9.2.09

Mãos quentes, coração frio.

Chupámos sorvetes de citrinos em verde alface que nos pintavam a ponta da língua e nos faziam rir por finalmente parecermos os extraterrestres que realmente éramos. Usava saias pelo joelho, com sapatos de menina, lenços ao pescoço para os ventos da montanha, tu e as tuas camisolas tricotadas, ora flocos de neve, ora losângulos, ora tantos outros motivos geométricos, qual tangram de lã ao peito, ora lisas, sempre cinzentas ou azuis.

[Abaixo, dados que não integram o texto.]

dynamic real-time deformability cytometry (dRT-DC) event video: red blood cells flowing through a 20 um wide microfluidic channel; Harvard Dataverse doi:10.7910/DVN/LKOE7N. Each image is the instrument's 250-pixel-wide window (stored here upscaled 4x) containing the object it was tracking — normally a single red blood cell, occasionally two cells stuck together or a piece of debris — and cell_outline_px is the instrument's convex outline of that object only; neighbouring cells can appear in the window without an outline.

Passávamos Invernos inteiros em manhãs compridas e tardes de nada, junto à lagoa a ver se gelara, coisa que nunca aconteceu durante uma infância e uma adolescência inteiras (as nossas), perto do rebanho enquanto pastava

lembro-me de tu gostares do cheiro da erva mastigada, um aroma qualquer agridoce que ainda hoje me traz vómitos à boca, e de eu detestar tudo aquilo, aqueles animais molengões na preguiça do mastiga engole regurgita, de invejar os animais por passarem incólumes a tudo, nós a protegê-los e quem nos protegia a nós?

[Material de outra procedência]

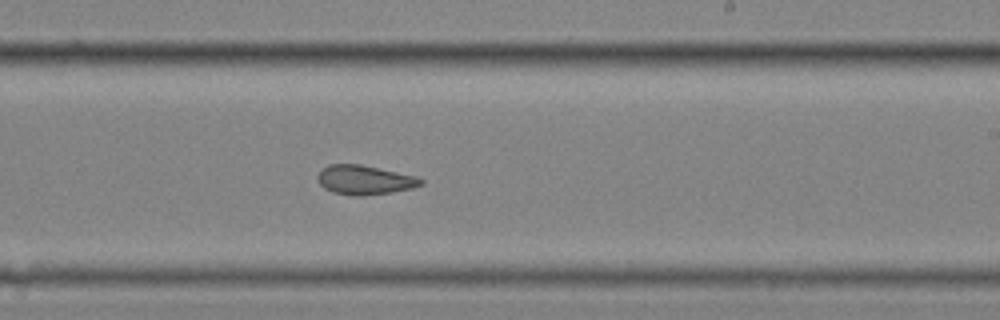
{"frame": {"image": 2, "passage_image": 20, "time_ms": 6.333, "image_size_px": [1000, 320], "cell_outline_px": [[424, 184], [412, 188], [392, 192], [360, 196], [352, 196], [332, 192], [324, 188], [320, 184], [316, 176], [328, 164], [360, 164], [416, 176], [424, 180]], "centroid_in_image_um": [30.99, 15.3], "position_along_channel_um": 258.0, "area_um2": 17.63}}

depois no pomar, a ver se brotava qualquer coisa verde, e éramos por isso os primeiros a topar a Primavera quando chegava, graças aos primeiros galhos frescos, porque a Primavera nunca nos chegou em Março, mas sempre em Fevereiro, quando parávamos de comer carne, não por causa da aproximação da Páscoa, apenas porque dos animais que tínhamos, mais nenhum podia morrer, passávamos o resto do mês a castanhas com couves e cenouras e outras raízes que ainda há dias comi num restaurante e logo me veio à cabeça o fim de Fevereiro, o Carnaval, e a hora de almoço ser solarenga e quente junto ao fumeiro e a tarde no pomar, às vezes a subir às árvores ou a fingir que fazíamos piqueniques na terra cheia de musgo.

Este Inverno foi mais frio que o costume e dei por mim a pensar que aí deveria ter gelado finalmente a lagoa e que poderíamos ter cumprido aqueles sonhos de que já me esqueci por completo que sonháramos. Não sei porque desejámos durante um terço da vida que a lagoa gelasse quando agora estamos sós e nos se gelaram os corações - e assim fica explicado porque temos sempre quentes as mãos.

3 comments:

joão martinho said...

joana vintage :>

Joana said...

:D não sei se devo tomar isso como elogio se como crítica. ah, a possibilidade de ter um estilo próprio e a probabilidade dele ser mau! :D *

joão martinho said...

é elogio, obviamente. :)

e, ao mesmo tempo, a celebração por um post que não fala em ac.




e eu cá continuo de mãos frias, mas tenho quase a certeza de que isso, ao meu coração, nem aquece nem arrefece.